Passados alguns momentos, falei:
— O que devo fazer?
Talvez ele tivesse sorrido. Não tinha como saber, claro, porque vestia um enorme capacete de ferro que escondia o rosto. Mas se eu fosse um rei de algumas centenas de anos preso a uma espada e ganhasse uma segunda chance, eu sorriria.
— Pega a espada. — disse, por fim, em tom confiante.
Fim do P.O.V
Calem permanecia parado em frente à espada, enquanto todos se afastavam assustados.
— O que ele vai fazer? — indagou Charlie.
O garoto aproximou-se um pouco, com os braços estendidos.
— Ele vai pegar a espada? — supôs Serena.
Ambos tentaram impedi-lo, levando em conta o triste fim daqueles que foram seduzidos a fazê-lo antes, mas sentiram uma energia os impedindo de correr, ficando presos no lugar enquanto Calem se aproximava cada vez mais daquela espada amaldiçoada.
— Calem, pare! — gritou Charlie.
— Primo, não encoste. — falou Serena. — Eu imploro.

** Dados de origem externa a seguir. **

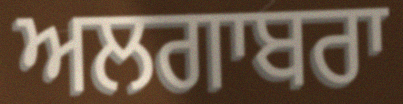
ਅਲਗਾਬਰਾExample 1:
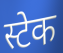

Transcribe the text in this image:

स्टेक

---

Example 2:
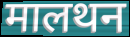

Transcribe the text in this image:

मालथन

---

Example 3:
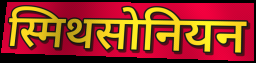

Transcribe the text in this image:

स्मिथसोनियन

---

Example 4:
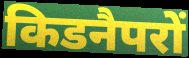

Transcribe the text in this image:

किडनैपरों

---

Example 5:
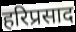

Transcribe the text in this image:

हरिप्रसाद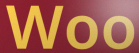
Woo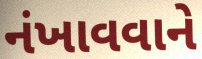
નંખાવવાને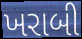
ખરાબીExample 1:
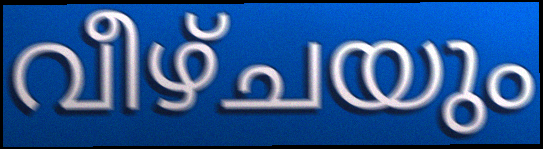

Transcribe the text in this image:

വീഴ്ചയും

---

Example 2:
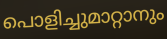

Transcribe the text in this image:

പൊളിച്ചുമാറ്റാനും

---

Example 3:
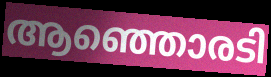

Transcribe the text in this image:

ആഞ്ഞൊരടി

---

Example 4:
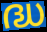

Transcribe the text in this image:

ദ്ധ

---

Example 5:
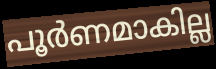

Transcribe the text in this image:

പൂർണമാകില്ലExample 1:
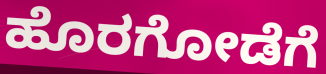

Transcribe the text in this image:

ಹೊರಗೋಡೆಗೆ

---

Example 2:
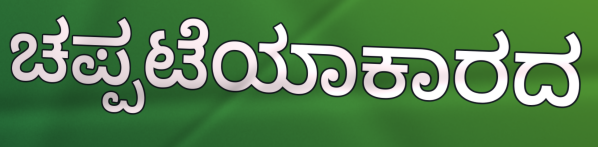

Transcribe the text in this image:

ಚಪ್ಪಟೆಯಾಕಾರದ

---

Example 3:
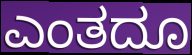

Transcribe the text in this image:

ಎಂತದೂ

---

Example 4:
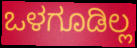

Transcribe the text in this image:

ಒಳಗೂಡಿಲ್ಲ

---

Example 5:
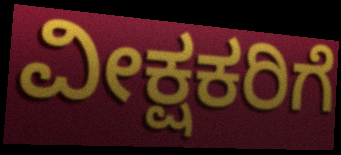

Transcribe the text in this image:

ವೀಕ್ಷಕರಿಗೆ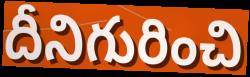
దీనిగురించి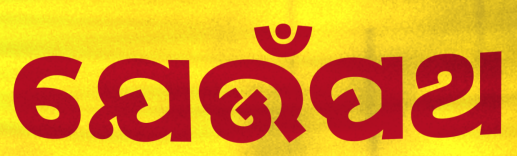
ଯେଉଁପଥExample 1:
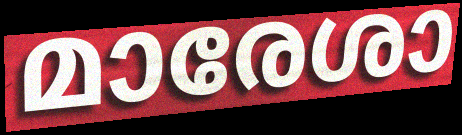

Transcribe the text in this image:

മാരേശാ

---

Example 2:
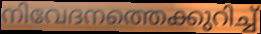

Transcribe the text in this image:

നിവേദനത്തെക്കുറിച്ച്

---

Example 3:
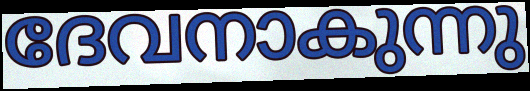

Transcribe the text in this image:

ദേവനാകുന്നു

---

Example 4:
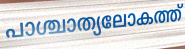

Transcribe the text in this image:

പാശ്ചാത്യലോകത്ത്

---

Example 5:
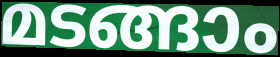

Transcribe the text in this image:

മടങ്ങാംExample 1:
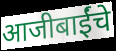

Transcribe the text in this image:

आजीबाईंचे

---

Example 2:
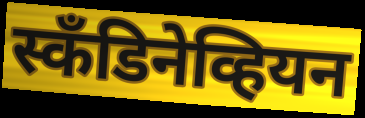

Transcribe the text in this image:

स्कँडिनेव्हियन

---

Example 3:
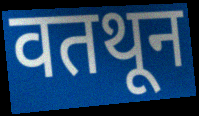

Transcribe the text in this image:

वतथून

O rapaz estendeu o braço. Mais alguns metros. Um metro. Alguns centímetros. Sem hesitar, após sua lenta aproximação, pegou a espada pelo cabo, enquanto seus amigos soltavam um grito para que não o fizesse.

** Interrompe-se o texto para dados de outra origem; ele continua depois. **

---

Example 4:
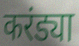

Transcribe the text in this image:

करंड्या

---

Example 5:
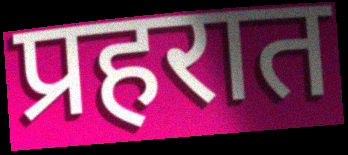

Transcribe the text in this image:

प्रहरात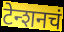
टेन्शनचं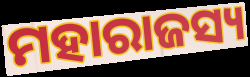
ମହାରାଜସ୍ୟ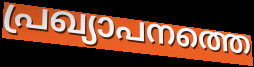
പ്രഖ്യാപനത്തെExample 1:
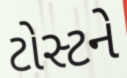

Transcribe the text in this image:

ટોસ્ટને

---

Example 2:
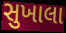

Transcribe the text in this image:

સુખાલા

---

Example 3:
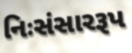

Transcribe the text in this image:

નિઃસંસારરૂપ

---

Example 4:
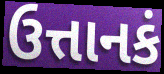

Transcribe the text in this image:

ઉત્તાનકં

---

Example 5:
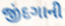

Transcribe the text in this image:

જીંદગાની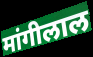
मांगीलाल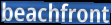
beachfrontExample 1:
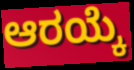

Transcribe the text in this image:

ಆರಯ್ಕೆ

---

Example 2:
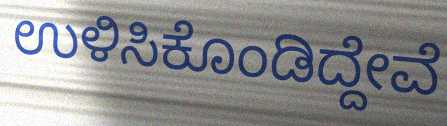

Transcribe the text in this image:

ಉಳಿಸಿಕೊಂಡಿದ್ದೇವೆ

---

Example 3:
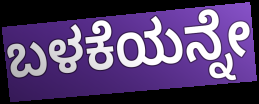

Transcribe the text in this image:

ಬಳಕೆಯನ್ನೇ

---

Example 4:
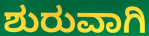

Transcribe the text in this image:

ಶುರುವಾಗಿ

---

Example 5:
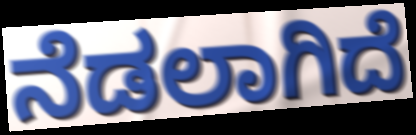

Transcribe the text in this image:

ನೆಡಲಾಗಿದೆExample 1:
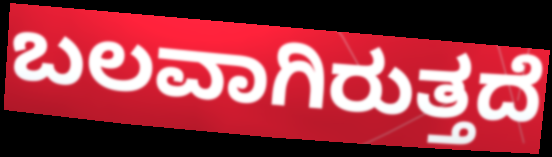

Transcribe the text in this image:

ಬಲವಾಗಿರುತ್ತದೆ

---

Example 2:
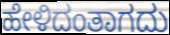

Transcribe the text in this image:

ಹೇಳಿದಂತಾಗದು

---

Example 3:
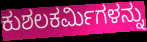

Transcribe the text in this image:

ಕುಶಲಕರ್ಮಿಗಳನ್ನು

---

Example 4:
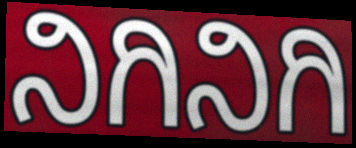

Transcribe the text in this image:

ನಿಗಿನಿಗಿ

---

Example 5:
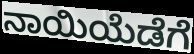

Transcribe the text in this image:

ನಾಯಿಯೆಡೆಗೆ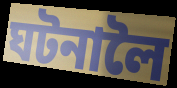
ঘটনালৈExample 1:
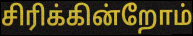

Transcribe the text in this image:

சிரிக்கின்றோம்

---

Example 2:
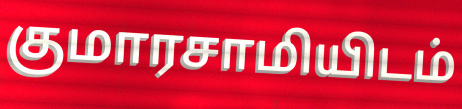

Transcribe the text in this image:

குமாரசாமியிடம்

Ele ficou por alguns instantes estático, e um silêncio tenebroso instalou-se. Em seguida, fez um movimento único para cima, puxando a espada com enorme simplicidade, como se pegasse uma bola de algodão, de maneira que ela se soltasse da pedra, finalmente.

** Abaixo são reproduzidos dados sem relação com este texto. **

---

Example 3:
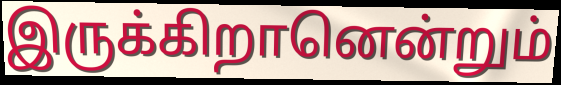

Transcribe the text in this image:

இருக்கிறானென்றும்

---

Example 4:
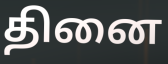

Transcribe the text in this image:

தினை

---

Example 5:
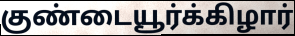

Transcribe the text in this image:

குண்டையூர்க்கிழார்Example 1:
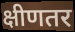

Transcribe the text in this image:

क्षीणतर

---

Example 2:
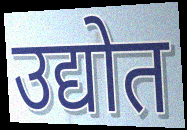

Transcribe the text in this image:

उद्योत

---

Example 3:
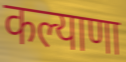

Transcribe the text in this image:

कल्याणा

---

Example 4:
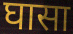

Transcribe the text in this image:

घासा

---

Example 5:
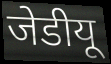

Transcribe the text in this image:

जेडीयू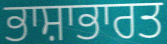
ਭਾਸ਼ਾਭਾਰਤ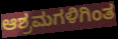
ಆಶ್ರಮಗಳಿಗಿಂತ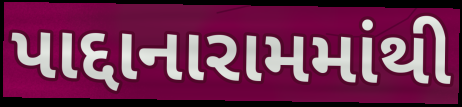
પાદ્દાનારામમાંથી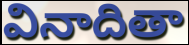
వినాదితా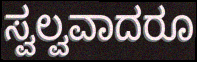
ಸ್ವಲ್ವವಾದರೂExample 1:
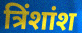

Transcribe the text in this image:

त्रिंशांश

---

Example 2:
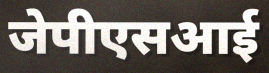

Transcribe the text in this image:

जेपीएसआई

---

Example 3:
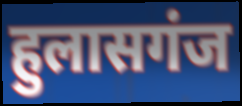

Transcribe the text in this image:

हुलासगंज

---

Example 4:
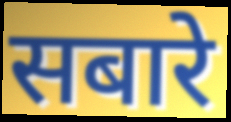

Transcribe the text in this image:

सबारे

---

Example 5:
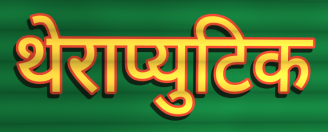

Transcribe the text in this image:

थेराप्युटिकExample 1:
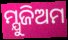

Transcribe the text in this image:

ମ୍ଯୁଜିଅମ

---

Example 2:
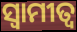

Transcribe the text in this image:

ସ୍ଵାମୀତ୍ବ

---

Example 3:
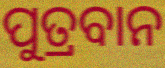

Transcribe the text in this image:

ପୁତ୍ରବାନ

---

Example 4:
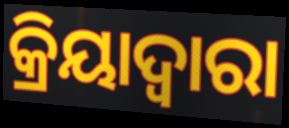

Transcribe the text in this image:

କ୍ରିୟାଦ୍ଵାରା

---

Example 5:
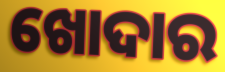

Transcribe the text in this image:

ଖୋଦାର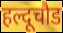
हल्दूचौड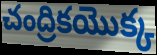
చంద్రికయొక్క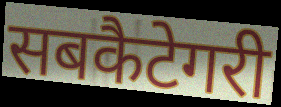
सबकैटेगरीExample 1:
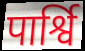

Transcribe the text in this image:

पार्श्वि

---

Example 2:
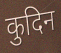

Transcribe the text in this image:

कुदिन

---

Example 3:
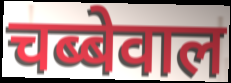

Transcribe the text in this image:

चब्बेवाल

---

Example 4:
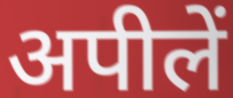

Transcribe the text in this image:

अपीलें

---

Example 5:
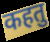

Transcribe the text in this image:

कहतु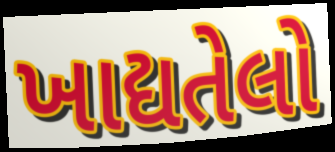
ખાદ્યતેલો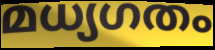
മധ്യഗതം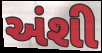
અંશીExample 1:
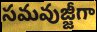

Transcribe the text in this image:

సమవుజ్జీగా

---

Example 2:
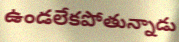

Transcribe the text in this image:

ఉండలేకపోతున్నాడు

— Ele… Conseguiu? — comentou Charlie.
Novamente aqueles ecos e brados soavam na mente de Serena. Nos milésimos de instante em que a menina piscava, era como se ao invés da pura escuridão, tivesse vislumbres de um cenário muito diferente — uma batalha, sangue, espadas e orações. A madrugada pregava peças naqueles sonolentos.
Com a outra mão livre, Calem estendeu o braço. Ainda que o gesto parecesse esquisito, uma Luxury Ball chegou até essa mão, como se atraída por um imã. Ele tocou a esfera na espada, de forma que o Pokémon fosse comprimido em uma forma de energia avermelhada para dentro. A esfera sequer vibrou, completando a captura.
Image by Jinnoxious |
Os moradores da vila que ainda não haviam fugido, retornaram para ver o que acontecera. A senhora que explicara a história para Charlie e Serena sorriu, aliviada:
— Meus avós diziam que quem conseguisse retirá-lo era um escolhido de puro coração. Que seria capaz de executar grandiosidade, e finalmente acabar com o terror que assolava nosso vilarejo. — disse.
Calem permanecia naquele mesmo ponto, estático. Após alguns segundos, todavia, sentiu um choque, quase como se tivesse acabado de acordar e descobrisse que não estava em sua cama. Ficou olhando para os lados, perdido, enquanto seus amigos corriam até ele — agora sem nada os segurando.
— Cal… O que aconteceu? — perguntou Serena, o abraçando.
— Onde eu…
Após começar a tentar entender o que estava acontecendo, olhou para suas vestes, confuso.
— Por que eu estou de pijamas… No meio do mato? — olhou para baixo. — E DESCALÇO?!
— Ele definitivamente voltou. — confirmou Charlie.
— Serena, Charles, alguém me dê algo para calçar, por Arceus. Essa terra está toda nojenta. E estou todo coçando. — gritava ele, na ponta dos pés, tentando ao máximo não tocar em nada. — Onde está o palácio?
— Você veio até aqui descalço, — disse Charlie, repreensivo. — agora vai ter que voltar descalço.
— E não tem outro caminho para voltar… Se não pelo mato. — terminou ele.
Calem olhou para os lados, notando que em praticamente todas as direções a única coisa que via era um matagal alto, denso e escuro. Mil perguntas rondavam sua mente, mas principalmente “Por que eu estou aqui?”. O céu estava mais claro, uma vez que estava amanhecendo.
— Vocês só podem estar brincando. — resmungou. — Alguém por favor chame um helicóptero para nos levar embora.
A senhora inclinou a cabeça:
— Eu apenas imaginava que o escolhido fosse… Diferente.